Throughout our friendship, Elizabeth, or Mitty as she is known, has been working on a story idea based around the musical score Carnival of the Animals by French composer Camille Saint-Saëns’.
So who is Elizabeth Varadan?
I posed five questions to her to find out.
Q. Tell us a little about your writing journey.
A. I’ve written all my life – poems and stories while growing up, in college, and during my teaching career. Then I took early retirement a few years ago to write full time. A few poems and short stories were published for adults. Then for children. But years of teaching elementary school inspired me to write books for children, and they started getting published. It was a long trek, but worth the journey.
Q. Is there anything you would have done differently?
A. Originally, my mother wanted me to be a musician. I love music, but being a musical performer wasn’t for me. Since we were poor, though, I had to make my own dreams work: I had to work my way through college; then I taught elementary school (which I absolutely loved), and then I retired to have a second career in writing. The dreams all came true, so I have no complaints.
Q. Is there any book you've written that is particularly special to you?
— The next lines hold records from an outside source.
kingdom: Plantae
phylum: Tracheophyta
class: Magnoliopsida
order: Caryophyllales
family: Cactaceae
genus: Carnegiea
Which one and why?
A. I would say this one, The Carnival of the Animals. I love history (I was a history major in university), and I love research. Saint-Saëns’ musical fantasy by the same name was written in 1886, so every story had to happen prior to that, since each story animal is one from his “carnival”. I set the stories in different lands: India, Australia, ancient Greece, ancient Syria, Belle Époque France, Victorian England, Russia, Spain, etc. It was great fun to write.
Q. Are you working on any new novels for children?
A. Yes. I’ve returned to an earlier MG/YA novel started years ago. It involves an Irish Catholic family in Sacramento in 1919 following WWI and the Influenza epidemic. One character was in Vaudeville; another is a ghost. Again, it involves a lot of research. But the research is fascinating and I love being in the book’s “world”.
Q. What advice would you give to new and aspiring writers? What tips can you give them?
A. First, follow your own dream, not someone else’s. Second, try everything. Write for all ages, on all topics. It will stretch you. Third, persist. Keep writing and sending things out. Fourth, belong to writing groups that are both supportive and hard-nosed: You need the support, but you won’t grow without knowing what isn’t working as well as what is. And then – read! Nothing improves your own writing like reading terrific writing by masters. They point the way. They inspire.
Elizabeth Varadan is a former elementary school teacher. Her children’s fiction and poetry have appeared in Ladybug, Friends, and Skipping Stones Magazine. She is the author of an MG fantasy, The Fourth Wish; an MG mystery involving Sherlock Holmes, Imogene and the Case of the Missing Pearls; a picture book, Dragonella, (out in English and Spanish editions); and The Carnival of the Animals, recently released (October, 2018) by Belanger Books. She and her husband live in Midtown Sacramento, but frequently travel to Galicia, Spain.